▸ **WHAT IS EXPECTED**: Among the lines below, keep only those from the one containing "582 685 7.01" through the one containing "576 683 689", and reproduce them exactly.

**** RECORDS TO USE ****

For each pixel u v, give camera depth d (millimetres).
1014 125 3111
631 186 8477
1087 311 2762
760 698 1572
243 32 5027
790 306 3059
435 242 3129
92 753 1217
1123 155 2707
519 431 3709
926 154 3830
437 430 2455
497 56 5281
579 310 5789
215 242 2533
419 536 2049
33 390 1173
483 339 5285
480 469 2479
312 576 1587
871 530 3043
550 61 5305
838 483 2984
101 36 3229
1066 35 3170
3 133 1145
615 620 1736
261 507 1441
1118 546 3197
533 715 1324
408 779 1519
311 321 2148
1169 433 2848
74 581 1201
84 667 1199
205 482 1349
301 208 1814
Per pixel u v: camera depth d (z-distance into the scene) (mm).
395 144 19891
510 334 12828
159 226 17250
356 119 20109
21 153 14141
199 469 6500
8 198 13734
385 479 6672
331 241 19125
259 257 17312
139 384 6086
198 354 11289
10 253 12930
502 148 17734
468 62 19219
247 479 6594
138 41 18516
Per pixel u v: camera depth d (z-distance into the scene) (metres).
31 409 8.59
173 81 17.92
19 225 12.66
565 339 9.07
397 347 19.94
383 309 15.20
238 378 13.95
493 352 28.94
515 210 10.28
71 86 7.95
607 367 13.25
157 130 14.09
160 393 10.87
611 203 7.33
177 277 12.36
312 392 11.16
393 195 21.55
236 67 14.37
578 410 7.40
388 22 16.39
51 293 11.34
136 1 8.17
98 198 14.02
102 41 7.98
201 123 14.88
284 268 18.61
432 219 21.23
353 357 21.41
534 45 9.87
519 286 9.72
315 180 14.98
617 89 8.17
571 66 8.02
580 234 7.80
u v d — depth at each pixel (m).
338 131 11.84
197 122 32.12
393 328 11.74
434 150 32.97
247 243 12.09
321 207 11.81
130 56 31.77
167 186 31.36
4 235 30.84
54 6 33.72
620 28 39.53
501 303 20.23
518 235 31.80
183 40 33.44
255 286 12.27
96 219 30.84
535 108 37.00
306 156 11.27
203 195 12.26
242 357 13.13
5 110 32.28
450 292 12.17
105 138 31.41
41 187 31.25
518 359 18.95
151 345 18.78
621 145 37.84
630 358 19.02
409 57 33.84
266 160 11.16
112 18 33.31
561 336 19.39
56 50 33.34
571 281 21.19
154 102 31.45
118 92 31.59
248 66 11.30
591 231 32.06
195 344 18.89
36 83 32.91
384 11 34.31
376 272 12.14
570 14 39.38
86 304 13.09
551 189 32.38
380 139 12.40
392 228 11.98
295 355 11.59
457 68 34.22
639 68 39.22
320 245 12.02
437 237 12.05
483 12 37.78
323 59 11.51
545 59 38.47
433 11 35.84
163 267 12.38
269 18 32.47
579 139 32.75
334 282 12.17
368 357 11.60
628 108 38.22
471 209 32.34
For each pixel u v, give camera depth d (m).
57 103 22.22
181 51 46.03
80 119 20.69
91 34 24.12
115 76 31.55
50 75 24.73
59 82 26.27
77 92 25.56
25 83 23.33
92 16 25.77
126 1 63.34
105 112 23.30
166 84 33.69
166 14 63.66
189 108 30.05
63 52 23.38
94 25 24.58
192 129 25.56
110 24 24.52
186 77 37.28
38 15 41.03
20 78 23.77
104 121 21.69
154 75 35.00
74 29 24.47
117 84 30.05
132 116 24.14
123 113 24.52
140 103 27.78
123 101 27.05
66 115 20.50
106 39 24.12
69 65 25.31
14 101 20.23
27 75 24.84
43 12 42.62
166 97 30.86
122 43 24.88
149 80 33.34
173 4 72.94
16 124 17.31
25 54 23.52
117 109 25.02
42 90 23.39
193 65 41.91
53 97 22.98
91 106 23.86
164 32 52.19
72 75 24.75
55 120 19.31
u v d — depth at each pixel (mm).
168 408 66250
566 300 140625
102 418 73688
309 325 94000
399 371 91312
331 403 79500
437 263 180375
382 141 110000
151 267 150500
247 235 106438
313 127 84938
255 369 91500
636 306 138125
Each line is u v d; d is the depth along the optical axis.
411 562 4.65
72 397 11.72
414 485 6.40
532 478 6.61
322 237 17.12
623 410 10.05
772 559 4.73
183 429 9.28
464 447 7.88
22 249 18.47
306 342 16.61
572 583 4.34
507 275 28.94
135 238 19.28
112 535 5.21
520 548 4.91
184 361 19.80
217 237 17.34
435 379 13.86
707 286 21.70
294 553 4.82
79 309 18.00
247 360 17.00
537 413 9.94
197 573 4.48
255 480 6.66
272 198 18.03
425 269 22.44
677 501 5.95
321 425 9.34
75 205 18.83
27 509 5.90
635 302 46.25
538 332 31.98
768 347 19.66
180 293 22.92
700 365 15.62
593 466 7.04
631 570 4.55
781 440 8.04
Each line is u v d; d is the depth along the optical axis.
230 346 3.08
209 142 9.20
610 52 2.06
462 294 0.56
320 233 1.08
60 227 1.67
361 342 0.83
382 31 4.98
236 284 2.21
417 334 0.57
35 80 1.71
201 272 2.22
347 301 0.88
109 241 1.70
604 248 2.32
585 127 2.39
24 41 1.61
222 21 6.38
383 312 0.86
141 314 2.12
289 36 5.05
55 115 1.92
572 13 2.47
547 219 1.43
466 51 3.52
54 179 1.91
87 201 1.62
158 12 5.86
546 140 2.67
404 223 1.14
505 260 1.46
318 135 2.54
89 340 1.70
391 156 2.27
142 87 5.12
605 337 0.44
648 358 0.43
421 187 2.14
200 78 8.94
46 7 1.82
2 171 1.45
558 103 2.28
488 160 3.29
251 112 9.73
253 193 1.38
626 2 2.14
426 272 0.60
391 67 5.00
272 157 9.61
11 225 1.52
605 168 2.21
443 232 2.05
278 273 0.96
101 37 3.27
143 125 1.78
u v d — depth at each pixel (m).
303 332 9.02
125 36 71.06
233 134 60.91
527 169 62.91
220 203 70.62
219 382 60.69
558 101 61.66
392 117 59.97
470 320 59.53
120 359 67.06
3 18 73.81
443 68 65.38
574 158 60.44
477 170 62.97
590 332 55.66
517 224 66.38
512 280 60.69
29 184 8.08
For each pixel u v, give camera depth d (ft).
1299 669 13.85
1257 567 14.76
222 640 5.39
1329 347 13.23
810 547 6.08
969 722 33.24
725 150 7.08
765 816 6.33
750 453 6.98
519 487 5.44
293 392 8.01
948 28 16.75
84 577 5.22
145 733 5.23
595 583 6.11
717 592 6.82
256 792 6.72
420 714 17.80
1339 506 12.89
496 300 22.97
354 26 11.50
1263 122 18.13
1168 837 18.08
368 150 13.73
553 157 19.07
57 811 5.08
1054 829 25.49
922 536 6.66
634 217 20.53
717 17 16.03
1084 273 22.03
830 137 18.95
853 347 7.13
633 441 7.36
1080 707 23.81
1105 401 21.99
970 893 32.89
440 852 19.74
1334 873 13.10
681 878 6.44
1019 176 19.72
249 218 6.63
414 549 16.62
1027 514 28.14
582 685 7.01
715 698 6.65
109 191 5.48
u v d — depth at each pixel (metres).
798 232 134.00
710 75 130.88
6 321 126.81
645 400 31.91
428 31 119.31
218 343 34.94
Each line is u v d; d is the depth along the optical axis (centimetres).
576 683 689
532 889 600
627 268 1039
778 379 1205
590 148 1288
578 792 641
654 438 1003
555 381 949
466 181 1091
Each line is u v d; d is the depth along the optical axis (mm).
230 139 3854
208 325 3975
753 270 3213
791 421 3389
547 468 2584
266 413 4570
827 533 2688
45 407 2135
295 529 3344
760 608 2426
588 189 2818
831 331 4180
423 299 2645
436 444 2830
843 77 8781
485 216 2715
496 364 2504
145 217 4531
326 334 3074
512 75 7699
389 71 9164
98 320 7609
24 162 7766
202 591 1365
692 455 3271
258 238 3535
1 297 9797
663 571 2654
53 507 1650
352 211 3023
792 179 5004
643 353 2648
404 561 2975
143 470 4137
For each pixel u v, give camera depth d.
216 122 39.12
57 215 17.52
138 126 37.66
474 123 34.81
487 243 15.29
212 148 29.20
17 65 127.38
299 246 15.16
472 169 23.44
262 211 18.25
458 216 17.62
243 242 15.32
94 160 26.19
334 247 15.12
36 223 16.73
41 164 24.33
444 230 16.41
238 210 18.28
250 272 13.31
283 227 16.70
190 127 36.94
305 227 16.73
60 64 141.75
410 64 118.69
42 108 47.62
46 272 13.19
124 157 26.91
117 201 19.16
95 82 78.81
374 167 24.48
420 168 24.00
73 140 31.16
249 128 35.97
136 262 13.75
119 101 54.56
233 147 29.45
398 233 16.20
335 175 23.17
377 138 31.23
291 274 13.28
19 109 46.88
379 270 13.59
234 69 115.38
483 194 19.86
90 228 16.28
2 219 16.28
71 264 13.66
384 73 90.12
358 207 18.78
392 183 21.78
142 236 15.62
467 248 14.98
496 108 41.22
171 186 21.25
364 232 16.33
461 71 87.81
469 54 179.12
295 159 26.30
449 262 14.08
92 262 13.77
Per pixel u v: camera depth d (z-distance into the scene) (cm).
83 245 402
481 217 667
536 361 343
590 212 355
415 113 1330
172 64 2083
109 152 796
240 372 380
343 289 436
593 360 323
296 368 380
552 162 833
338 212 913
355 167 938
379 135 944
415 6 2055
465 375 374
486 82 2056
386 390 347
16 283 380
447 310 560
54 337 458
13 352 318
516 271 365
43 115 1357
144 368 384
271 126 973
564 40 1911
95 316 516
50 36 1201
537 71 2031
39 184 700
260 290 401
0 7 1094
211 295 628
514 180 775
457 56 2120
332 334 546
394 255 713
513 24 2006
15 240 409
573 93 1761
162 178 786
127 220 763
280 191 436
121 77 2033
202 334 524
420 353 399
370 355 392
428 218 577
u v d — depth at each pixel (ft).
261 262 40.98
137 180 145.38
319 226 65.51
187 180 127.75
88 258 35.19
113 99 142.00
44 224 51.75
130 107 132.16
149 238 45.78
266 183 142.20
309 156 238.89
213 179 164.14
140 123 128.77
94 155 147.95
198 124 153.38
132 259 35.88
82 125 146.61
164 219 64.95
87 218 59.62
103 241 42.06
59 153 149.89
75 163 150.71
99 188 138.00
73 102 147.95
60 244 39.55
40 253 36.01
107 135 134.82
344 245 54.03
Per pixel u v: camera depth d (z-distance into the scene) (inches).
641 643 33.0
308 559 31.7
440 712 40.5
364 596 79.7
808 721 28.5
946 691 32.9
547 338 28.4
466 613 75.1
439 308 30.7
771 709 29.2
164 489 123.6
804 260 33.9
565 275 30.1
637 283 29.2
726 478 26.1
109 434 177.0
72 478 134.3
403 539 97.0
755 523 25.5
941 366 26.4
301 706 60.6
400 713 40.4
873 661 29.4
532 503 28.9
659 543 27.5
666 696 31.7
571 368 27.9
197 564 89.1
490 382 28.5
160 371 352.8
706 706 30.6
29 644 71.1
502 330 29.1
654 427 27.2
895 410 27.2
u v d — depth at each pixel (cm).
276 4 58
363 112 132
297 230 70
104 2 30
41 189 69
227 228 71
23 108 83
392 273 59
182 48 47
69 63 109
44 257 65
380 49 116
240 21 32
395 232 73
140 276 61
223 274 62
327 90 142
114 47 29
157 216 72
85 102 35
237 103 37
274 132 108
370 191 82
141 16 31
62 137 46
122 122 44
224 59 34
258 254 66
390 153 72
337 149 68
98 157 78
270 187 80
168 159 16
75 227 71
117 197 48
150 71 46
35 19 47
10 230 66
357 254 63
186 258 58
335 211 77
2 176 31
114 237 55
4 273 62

****

▸ **TASK RESPONSE**:
582 685 7.01
715 698 6.65
109 191 5.48
u v d — depth at each pixel (metres).
798 232 134.00
710 75 130.88
6 321 126.81
645 400 31.91
428 31 119.31
218 343 34.94
Each line is u v d; d is the depth along the optical axis (centimetres).
576 683 689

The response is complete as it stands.